Des études chez l’Homme n’ont pas rapporté d’effet secondaire indésirable suite à l’ingestion de tryptophane pour écarter le risque d’un emploi quotidien de 1 à 4 g, même sur une longue période de consommation. Les études portant sur les conséquences d’une supplémentation en tryptophane à des doses comprises entre 0,5 et 3 g.j-1 sur le sommeil, la douleur, la fatigue, le comportement ou l’humeur sont nombreuses et aucune de ces études ne rapporte d’effet secondaire indésirable (Ekblom et al., 1991, Etzel et al., 1991, George et al., 1989, Segura and Ventura, 1988, Stockstill et al., 1989, Hudson et al., 2005, Markus et al., 2008, Moskowitz et al., 2001, Murphy et al., 2006, Thorleifsdottir et al., 1989). Cependant ces études n’étaient pas conçues pour étudier les effets secondaires, mais uniquement les effets principaux. Les variables pouvant déceler des éventuels effets indésirables (notamment les paramètres biochimiques et hématologiques) n’étaient ainsi pas étudiées. Enfin, la plupart de ces études ont été menées à court terme (moins de 3 semaines) et avec des effectifs réduits (en moyenne une vingtaine de sujets, sauf dans une étude avec 98 sujets).

Lorsque le tryptophane est administré à la dose supraphysiologique de 6 g.j-1, des effets délétères sont rapportés : il s’agit le plus souvent de somnolences, maux de tête, nausées, tachychardie, hypersensibilité musculaire et éruptions cutanées. Ces effets délétères sont peu fréquents et souvent d’intensité modérée (L-Tryptophan Monograph, 2006).L’Afssa souligne que des effets indésirables (nausées et maux de tête) ont également été rapportés à la dose de 5 g.j-1(Greenwoodet al., 1975) et que la notice du médicament Optimax®, vendu au Royaume-Uni, dont le principe actif est le tryptophane et la posologie recommandée de 3 g.j-1, rapporte des risques de somnolence, nausées et céphalées. De plus, elle met en garde contre l’utilisation conjointe de tryptophane et d’inhibiteurs de la monoamine oxydase (IMAO) (en raison de la potentialisation des effets secondaires des IMAO), de tryptophane et d’inhibiteurs de la recapture de la sérotonine (en raison du risque de syndrome sérotoninergique) et de tryptophane et de benzodiazépines ou de phénothiazines (en raison du risque de désinhibition sexuelle).

Les effets indésirables chez l’Homme pourraient être liés au fait établi que la supplémentation en tryptophane (6 g) chez l’Homme induit un effet pro-oxydant (Forrestet al., 2004). Dans cette étude, les auteurs rapportent l’augmentation de la peroxydation lipidique en relation avec l’augmentation des métabolites de la voie des cynurénines.

Comme évoqué dans l’avis de l’Afssa du 8 septembre 2008, le rôle du tryptophane dans le syndrome myalgique éosinophilique (SME) peut être écarté, alors qu’il n’en est pas de même dans le syndrome sérotoninergique.

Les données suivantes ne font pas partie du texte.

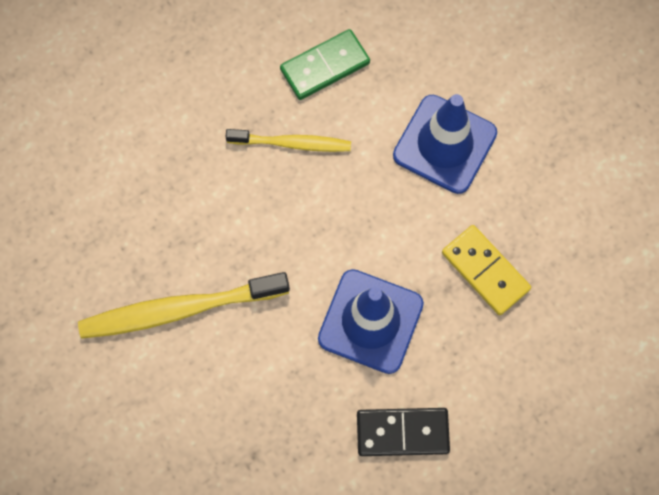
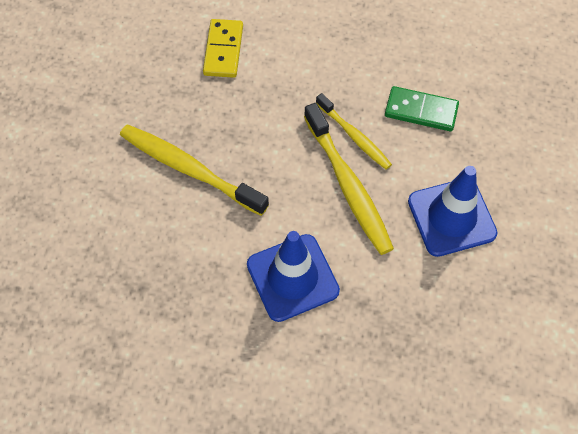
camera: 45 degrees right, 10 degrees down
black domino [357,408,450,456] -> none
yellow domino [442,225,531,315] -> yellow domino moved to [203,19,243,78]
none -> yellow toothbrush [304,103,394,255]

Ce dernier a été évoqué chez des patients prenant des compléments alimentaires contenant du tryptophane et traités par certains antidépresseurs (Martin, 1996, Steiner and Fontaine, 1986, Young, 1991). Ce syndrome se caractérise par l’apparition subite des signes suivants: confusion, hypomanie, agitation, myoclonies, hyperréflexie, sueurs, frissons, fièvre, tremblement, diarrhée, incoordination.

Habituellement de forme mineure, il peut menacer le pronostic vital dans ses formes sévères avec fièvre supérieure à 40°C, état de choc, coma et rhabdomyolyse (Mégabarne and Delahaye, 2003). Le nombre de cas rapportés impliquant le tryptophane est cependant faible – moins d’une quarantaine – et les formes mineures. Les notices de médicaments antidépresseurs très courants tels que l’Effexor® (velafaxine) ou le Prozac® (fluoxétine) mettent en garde les consommateurs contre la prise simultanée de tryptophane.